There are several claims addressed in this paper:
- (1)
The proposed technique identifies the transition gate and includes the gate’s timing and average- and peak-current in the calculation. When calculating the Iavg and Ipeak, the proposed method partitions a circuit level by level, and then sums the Ipeak at every level. However, due to the different delays of various gate types, gates of the same level do not necessarily switch at the same time.
- (2)
There are two steps during the testing chip operation with the proposed technique. In the first step, ATE quickly screens the tested chips by using current bounds. For chips that fail during the first step, the second step is conducted manually. We can view and retest the chips by monitoring the circuit function and current in detail to accurately recover any potentially good chips.
- (3)
In general, using TSIZE and VT change as a means of current reduction is more easily evaluated than other competing design constraints in low-power objectives, and it is suitable for advanced design technology.
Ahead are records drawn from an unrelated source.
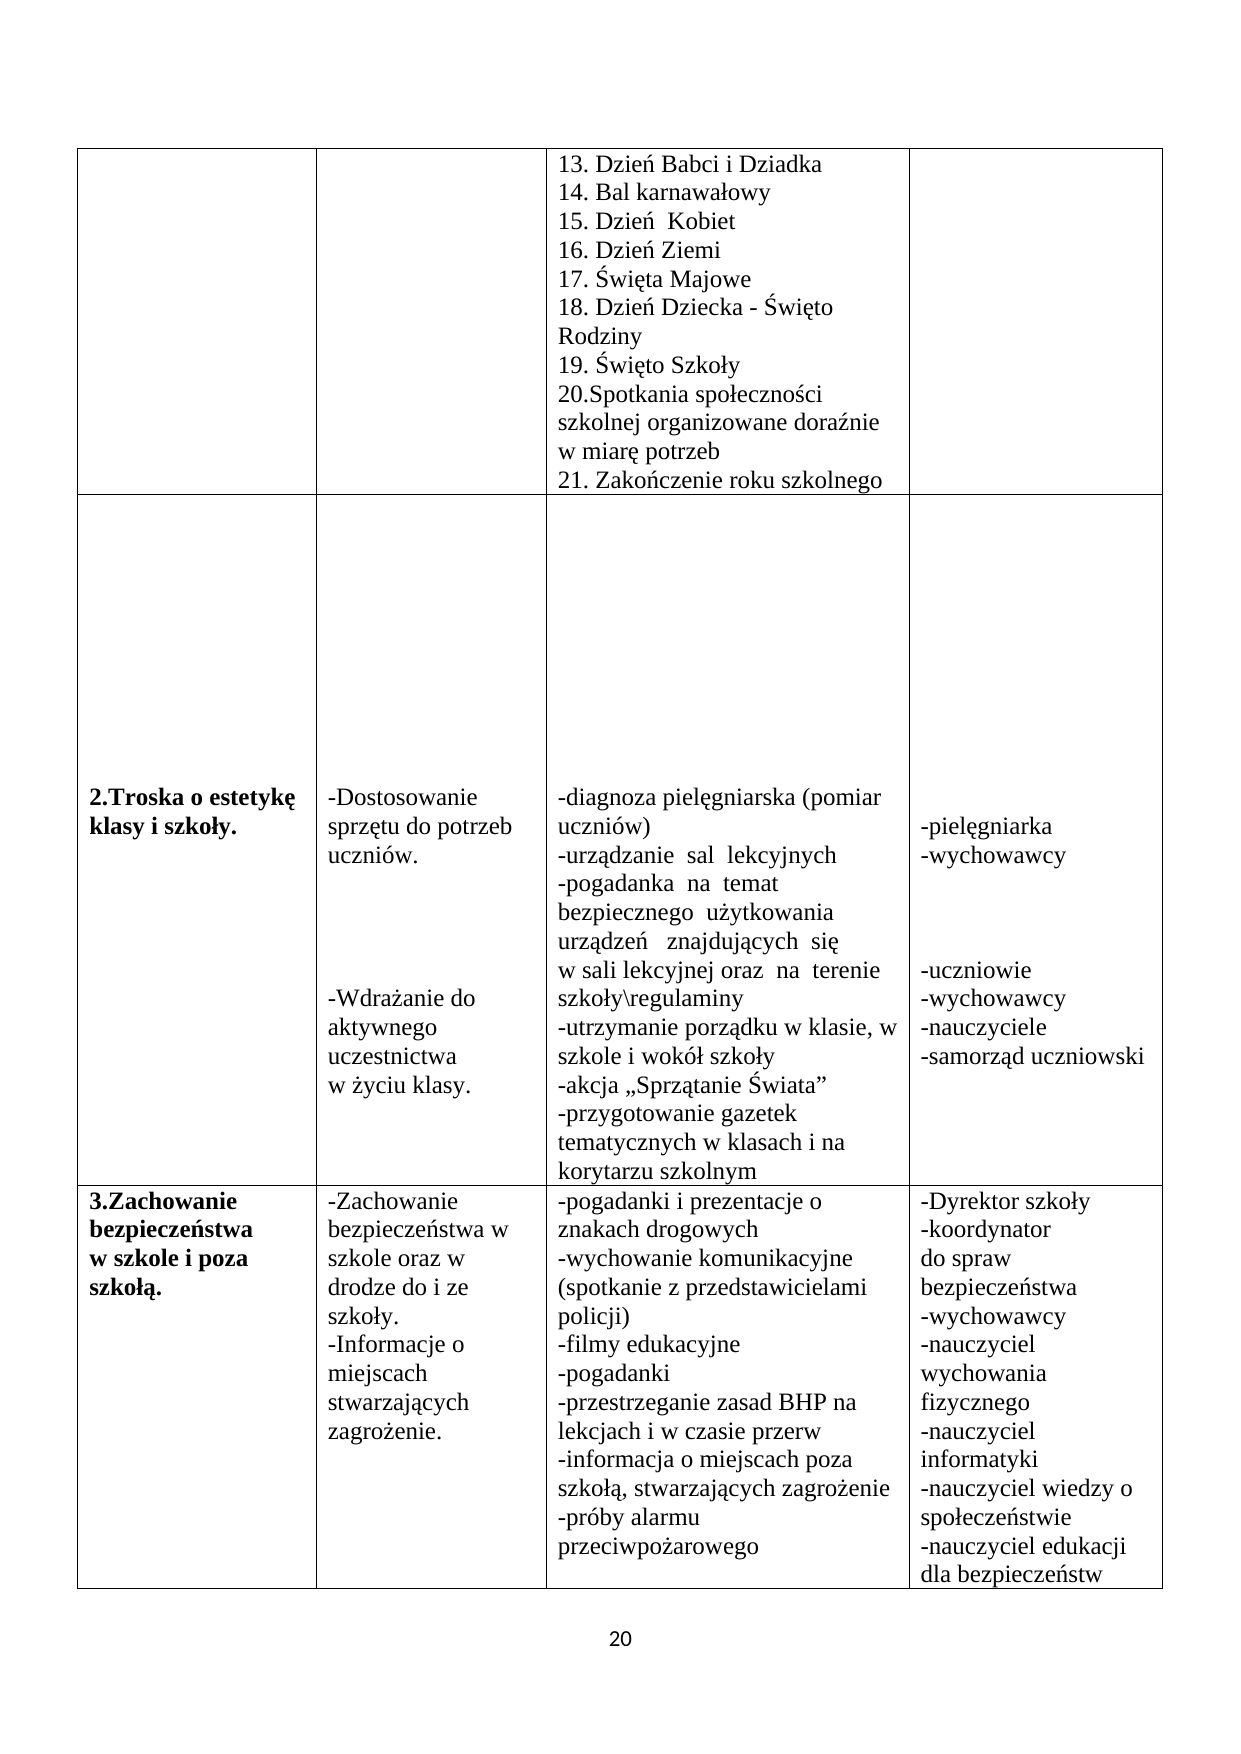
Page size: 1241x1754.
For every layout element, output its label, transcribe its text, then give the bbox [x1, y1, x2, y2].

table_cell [910, 149, 1162, 494]
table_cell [547, 149, 909, 494]
table_cell 2.Troska o estetykę klasy i szkoły. [78, 495, 316, 1185]
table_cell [317, 1186, 546, 1588]
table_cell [317, 149, 546, 494]
table_cell -diagnoza pielęgniarska (pomiar uczniów) -urządzanie sal lekcyjnych -pogadanka na temat bezpiecznego użytkowania urządzeń znajdujących się w sali lekcyjnej oraz na terenie szkoły\regulaminy -utrzymanie porządku w klasie, w szkole i wokół szkoły -akcja „Sprzątanie Świata” -przygotowanie gazetek tematycznych w klasach i na korytarzu szkolnym [547, 495, 909, 1185]
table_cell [78, 149, 316, 494]
table_cell -pielęgniarka -wychowawcy -uczniowie -wychowawcy -nauczyciele -samorząd uczniowski [910, 495, 1162, 1185]
table_cell -Dostosowanie sprzętu do potrzeb uczniów. -Wdrażanie do aktywnego uczestnictwa w życiu klasy. [317, 495, 546, 1185]
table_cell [547, 1186, 909, 1588]
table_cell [910, 1186, 1162, 1588]
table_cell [78, 1186, 316, 1588]
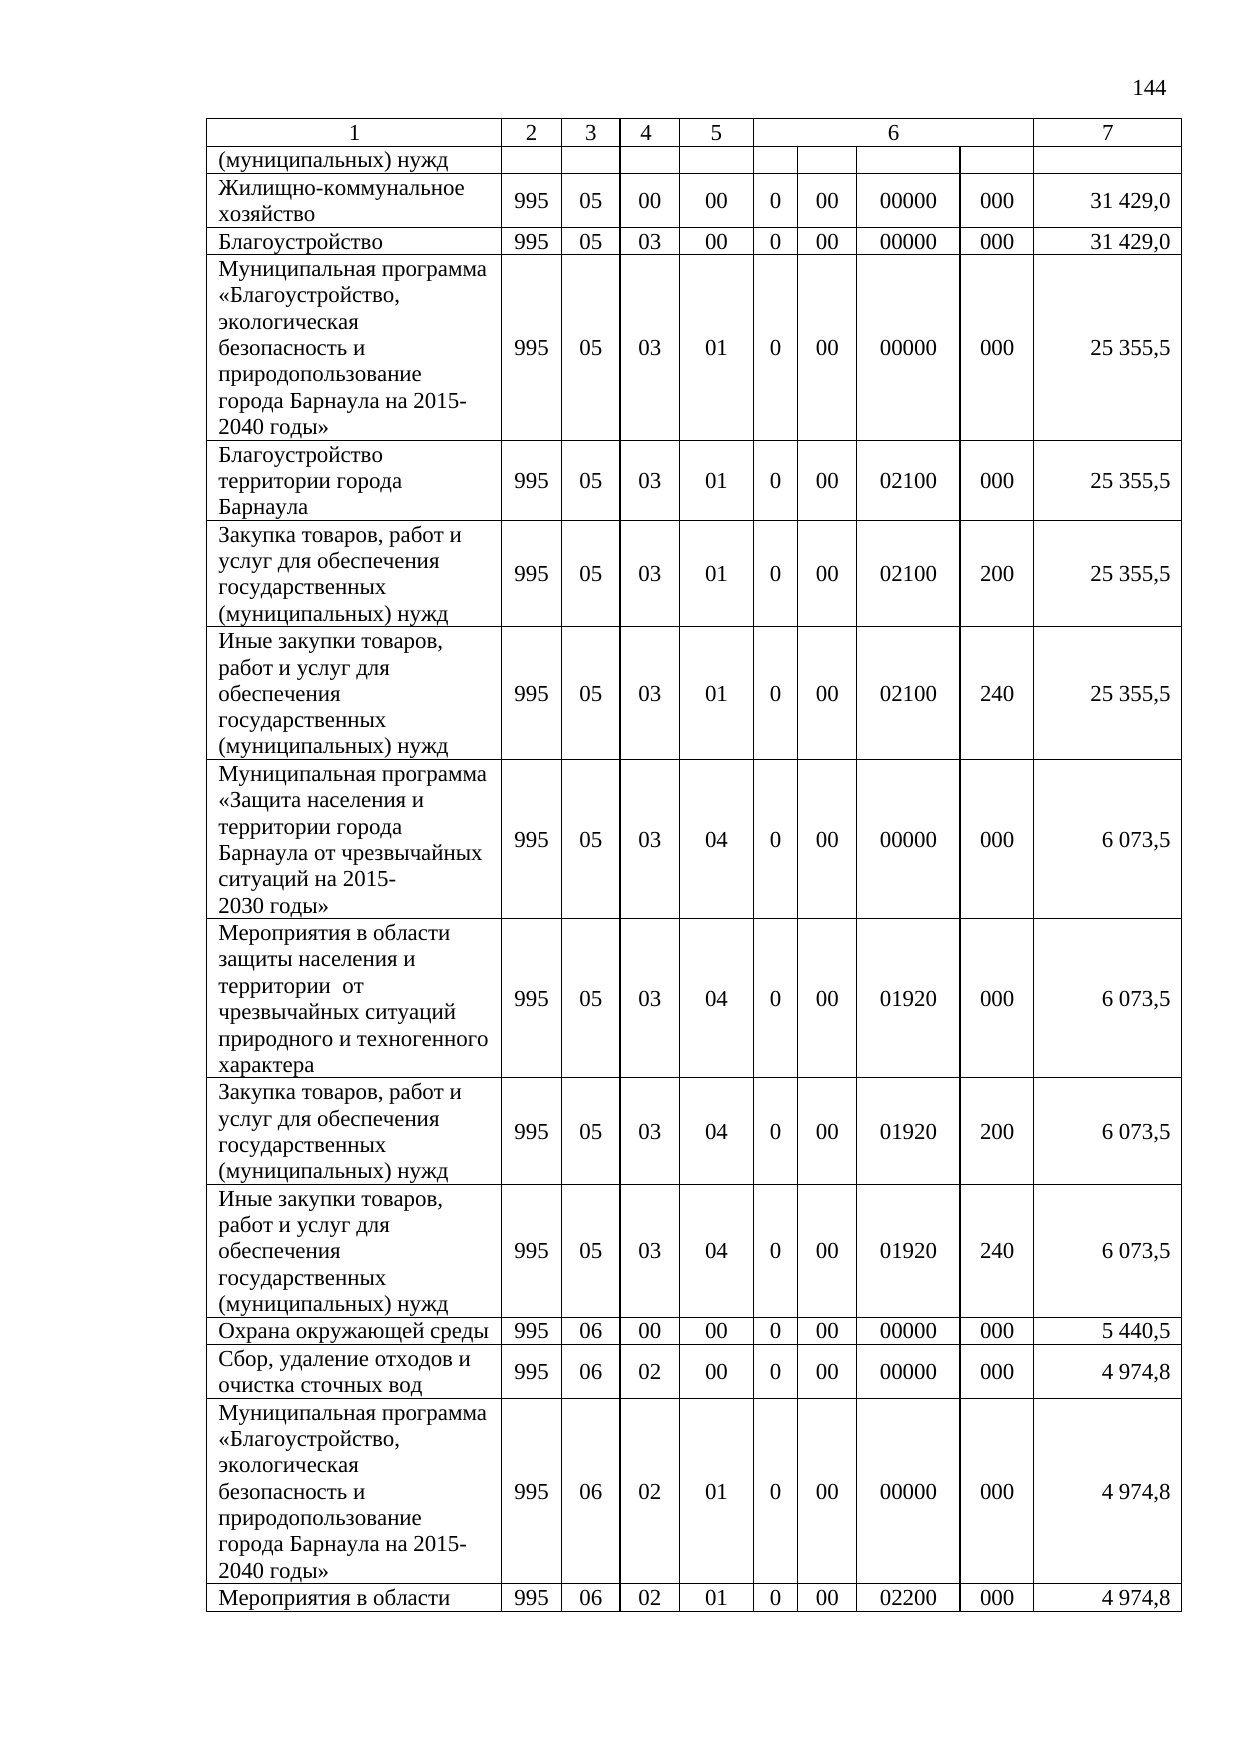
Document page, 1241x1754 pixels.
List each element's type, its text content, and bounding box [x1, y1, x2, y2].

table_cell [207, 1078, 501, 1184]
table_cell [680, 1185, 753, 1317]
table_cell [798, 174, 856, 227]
table_header 4 [621, 119, 679, 146]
The input signal with a lower transition time (fast signal transition) has a lower Ipeak.
- (4)
The generic static timing analysis tool does not consider gate dual-delay for dual-VT cells for the path delay time calculation.
9. Conclusions
As the testing of chips requires a longer period of time, the proposed technique can assist an engineer in quickly screening for as many failed chips as possible. Using current bounds to screen for faulty chips is a comparatively novel idea, and the proposed schemes use it as a component in statistical outlier analysis. Observations of the Ipeak and Iavg currents are important for testing a circuit. However, previous research has focused on the discussion of the testing impact on power consumption, without upper or lower current bounds to screen for faulty chips. This paper proposes using the peak and average current bounds as the mechanism for a fast screening of potentially failed chips during the testing stage. The five proposed reference circuits provide Ipeak and Iavg references for an original designed circuit under testing. The IE-circuit shows that, from applications of the VT and TSIZE-adjusting techniques, the closed current bounds can be determined. There are less than 2% and 10% estimation errors, respectively, in the Ipeak and power (Iavg), with respect to the Nanosim (transistor-level) simulation results. The computation time of the proposed framework is 334 times faster on average than Nanosim. The software framework is a rapid methodology to estimate Ipeak and Iavg to solve the lengthy testing time problems for large circuits. The effectiveness of the proposed method for screening faulty chips needs to be justified in future studies.